> _CONSIGNE 1_
Réécrivez le passage de l'article sur la France et les guerres au Congo depuis « France Rwanda Génocide » jusqu'à « à ces criminels. » inclus, en remplaçant « les militaires français » par « les soldats français ».
> _CONSIGNE 2_
Reprenez l'article sur la responsabilité de la France au Congo là où il s'interrompt et poursuivez-le.

> _TEXTE EXTRAIT_
---------------

La responsabilité de la France dans les guerres au Congo ex-Zaïre

Jacques Morel - 13/10/2010
Image:La responsabilité de la France dans les guerres au Congo ex-Zaïre

France Rwanda Génocide - Enquêtes, Justice et Réparations
12 octobre 2010

L’une des origines des guerres qui ensanglantent le Congo ex-Zaïre depuis 1996 – peut-être sa principale cause – est la non arrestation par les militaires français des auteurs du génocide des Tutsi au Rwanda en 1994, lors de l’opération Turquoise et le soutien que la France n’a cessé d’accorder à ces criminels.

À cette occasion elle a rétabli le dictateur zaïrois Mobutu, qui, totalement discrédité par ses crimes, n’osait plus apparaître à Kinshasa et avait été mis au ban de la communauté internationale.

La France a défendu le criminel Mobutu jusqu’au bout.

Faisant silence sur ces compromissions d’un membre permanent du Conseil de sécurité, un rapport du Haut commissariat aux Droits de l’Homme des Nations Unies1 accuse les forces de l’AFDL/APR,2 et en particulier l’armée rwandaise, d’avoir procédé au « massacre systématique des Hutus qui restaient au Zaïre » à partir de 1996, donc d’avoir commis un génocide.3

Une accusation qui accrédite la thèse du double génocide

Il est indiscutable que l’AFDL soutenue par des éléments de l’armée rwandaise (APR) a lancé en 1996 une offensive militaire qui a vidé les camps de réfugiés rwandais en novembre 1996, puis est allée jusqu’à Kinshasa et a renversé le régime du dictateur Mobutu le 28 mai 1997.

L’armée rwandaise a pu commettre des crimes de guerre au Congo ex-Zaïre. Il faudrait le prouver par une enquête impartiale. Mais elle ne peut être accusée de génocide contre des Hutu. En effet, c’est son offensive militaire qui a permis de rapatrier la majorité des Rwandais hutu retenus en otage par les forces génocidaires qui contrôlaient ces camps, sous le patronage du Haut commissariat aux réfugiés de l’ONU (HCR). Le rapport Mapping estime que ce fait ne permet pas « en soi d’écarter totalement l’intention de certaines personnes de détruire en partie un groupe ethnique comme tel ».4

Les précédents génocides ont nécessité d’être planifiés par un État. Ils n’ont pas été pensés seulement par quelques individus. Aucune preuve en ce sens n’est apportée par le rapport Mapping. Si l’État rwandais avait eu, en 1996 et après, l’intention d’exterminer le groupe ethnique hutu, il n’avait pas besoin d’aller chercher des Hutu au Congo puisqu’ils étaient sur place au Rwanda.

La vérité est que des éléments de l’armée rwandaise, dans une opération combinée avec des rebelles congolais, ont poursuivi non pas des Hutu mais les auteurs du génocide des Tutsi. Ils étaient en droit de le faire puisque l’ONU s’y est refusée pendant 3 ans, consacrant au contraire l’essentiel de ses efforts à entretenir ces criminels dans des camps. Que dans cette opération de destruction de l’appareil des ex-FAR5 et Interahamwe, des militaires rwandais aient commis des actes répréhensibles est possible.

---------------

> _DONNÉES AFFICHÉES_
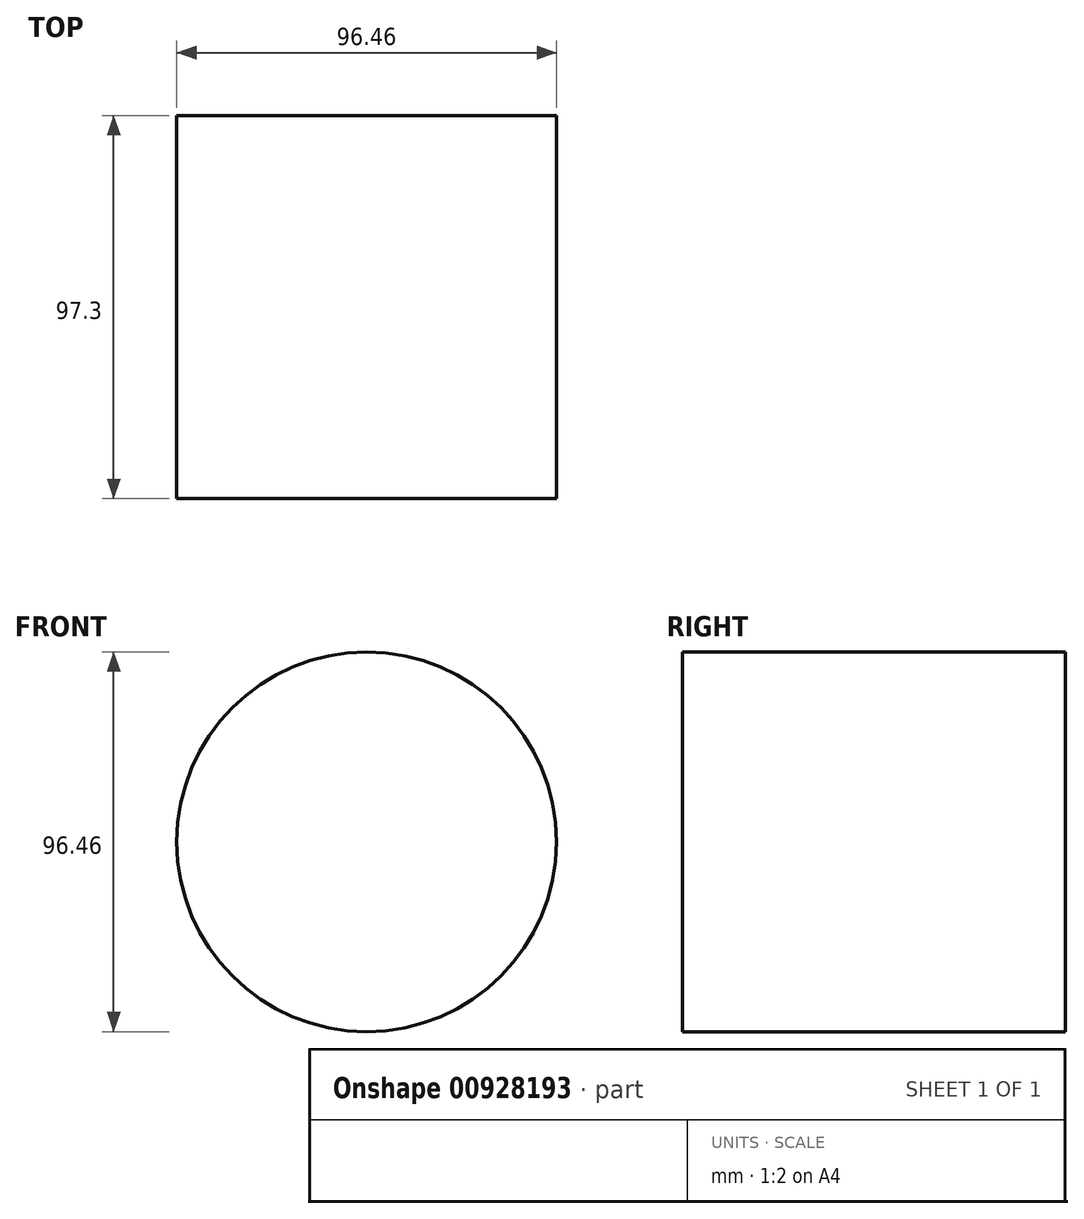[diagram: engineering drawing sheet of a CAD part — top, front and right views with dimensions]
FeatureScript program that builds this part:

---------------

> _RÉPONSE 1_
France Rwanda Génocide - Enquêtes, Justice et Réparations
12 octobre 2010

L’une des origines des guerres qui ensanglantent le Congo ex-Zaïre depuis 1996 – peut-être sa principale cause – est la non arrestation par les soldats français des auteurs du génocide des Tutsi au Rwanda en 1994, lors de l’opération Turquoise et le soutien que la France n’a cessé d’accorder à ces criminels.

> _RÉPONSE 2_
Mais il faut tenir compte de la tactique des boucliers humains dont les génocidaires ont usé et abusé. Il faut se souvenir qu’en 1994 au Rwanda, même des femmes et des enfants dépouillaient les cadavres des Tutsi, et que des jeunes n’ayant pas participé au génocide ont été emmenés en otage au Zaïre et y ont reçu une formation militaire donnée par les ex-FAR.

Le fait que des Rwandais revenus du Zaïre ont été jugés, et pour beaucoup libérés (la peine de mort n’a été appliquée au Rwanda qu’à 22 génocidaires, le 24 avril 1998, et elle est abolie depuis 2007) démontre l’inanité de l’accusation de génocide des Hutu. Il y a même actuellement dans l’armée rwandaise des ex-FAR qui ont combattu contre le Rwanda au Congo, comme le général Paul Rwarakabije.

Ce rapport tend à assimiler ce qui s’est passé au Rwanda en 1994 avec des crimes commis au Zaïre, dont la nature et l’ampleur restent largement à caractériser et dont l’état actuel des connaissances ne permet en rien d’affirmer qu’ils relèvent d’un plan similaire à celui qui a conduit à l’extermination d’un million de Tutsi.

Alors que ce rapport Mapping mette ces faits, fût-ce de manière implicite, sur le même plan que le génocide des Tutsi, qui, lui, procède d’un véritable plan d’extermination dans lequel a trempé la France, est d’autant plus abject qu’il ne cite le génocide des Tutsi que de manière anecdotique.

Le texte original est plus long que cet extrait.